Everyone loved this recipe on photoshoot day and mopped up the juices from the chicken recipe with relish!
1 tablespoon each olive oil and butter
2 large onions, thinly sliced
3 braeburn apples, skin on, quartered and cored
2 cloves garlic, crushed
3 tablespoons honey
2 teaspoons ground cumin
1 tablespoon thyme leaves
1½ cups plain flour
2 teaspoons baking powder
1 teaspoon baking soda
1½ teaspoons sea salt
1 cup instant polenta
1 tablespoon finely chopped thyme or rosemary
2 tablespoons caster sugar
1½ teaspoons smoked paprika
pinch of chilli powder or cayenne pepper
1 cup grated aged cheddar cheese
2 large eggs, size 7
3 tablespoons melted butter
1 cup milk
¼ cup sliced jalapeño pickles, roughly chopped
Line a 26cm cast-iron sauté pan or cake tin with baking paper. Preheat the oven to 180°C fan bake.

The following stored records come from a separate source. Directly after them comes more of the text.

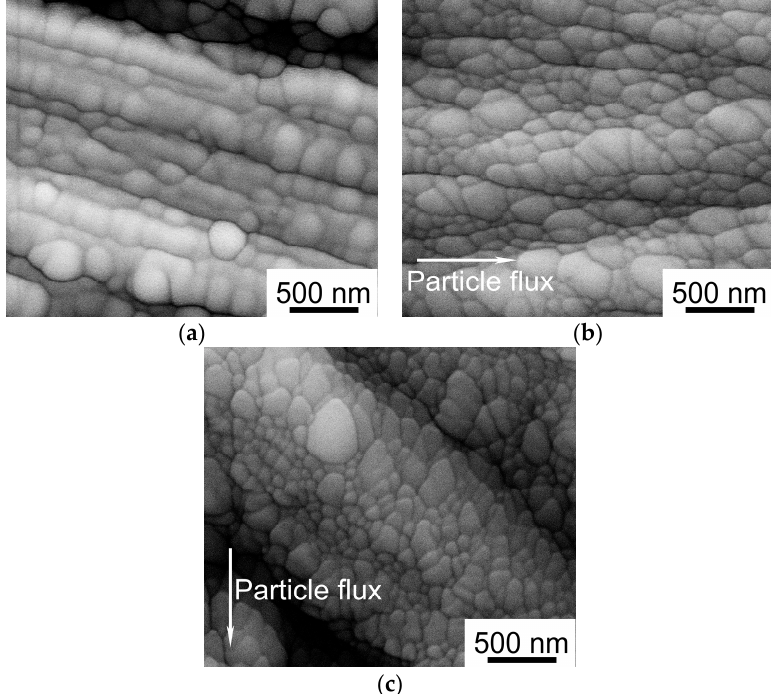
Figure 3. Calcium phosphate (CaP) coatings deposited on Ti at a working gas pressure of 0.8 mTorr under tilt angles of 0° ( a ), 60° ( b ), and 80° ( c ).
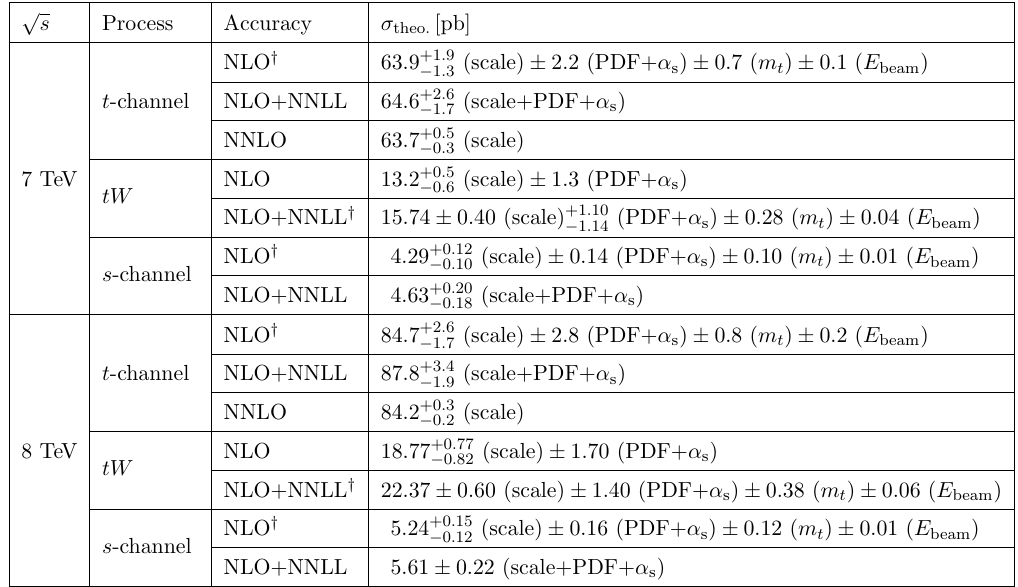
Table 1 . Predicted cross-sections for single-top-quark production at p s = 7 and 8 TeV at the LHC. Uncertainties include scale and PDF+ (cid:11) s variations, except for the NNLO predictions, which only contain the scale variation. The PDF+ (cid:11) s uncertainties are evaluated according to the PDF4LHC prescription only for the NLO predictions. The uncertainties associated with the top-quark mass m t and beam energy E beam are also given for the NLO predictions for the t - and s -channels, and for the NLO+NNLL prediction for tW production. The value of m t is set to 172 : 5 GeV in all predictions. The cross-sections marked with y are those used in the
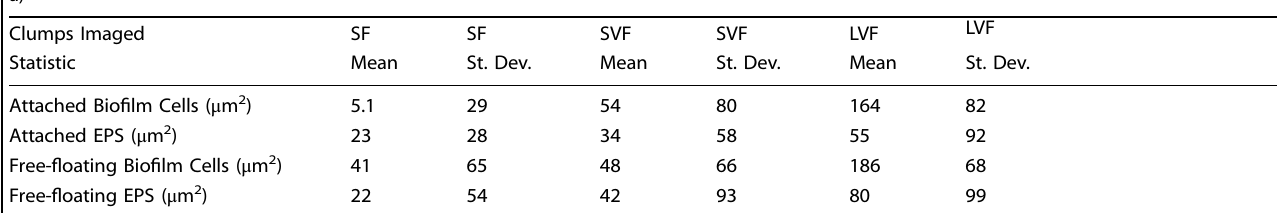
Table 3. The mean and standard deviation of the distribution clumps sizes of stained Bio fi lm Cells and EPS attached to the channel wall and free- fl oating in the ef fl uent.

Apples: Heat the oil and butter in a large sauté pan. Add the onions, season and cook for 10 minutes. Cut each apple quarter in half and add to the pan with the garlic and cook for 10 minutes until just tender.
Add the honey, cumin and thyme and continue to cook until everything is lightly caramelised and golden, turning often. Set aside to cool.
Cornbread: Sift the flour, baking powder and soda together into a large bowl and stir in the salt, polenta, thyme, sugar, paprika, chilli powder and the cheese. Whisk the eggs, butter and the milk together, then add to the flour mixture along with the jalapeños. Using a large metal spoon, fold together until well combined.
Spoon half of the batter into the tin and top with half of the apple mixture. Add the remaining cornbread batter, then the apples. Bake for 20–25 minutes until the top is golden and the bread is firm to the touch. Don’t overcook or the bread will be dry.
Cool completely before removing from the tin. Serves 6–8.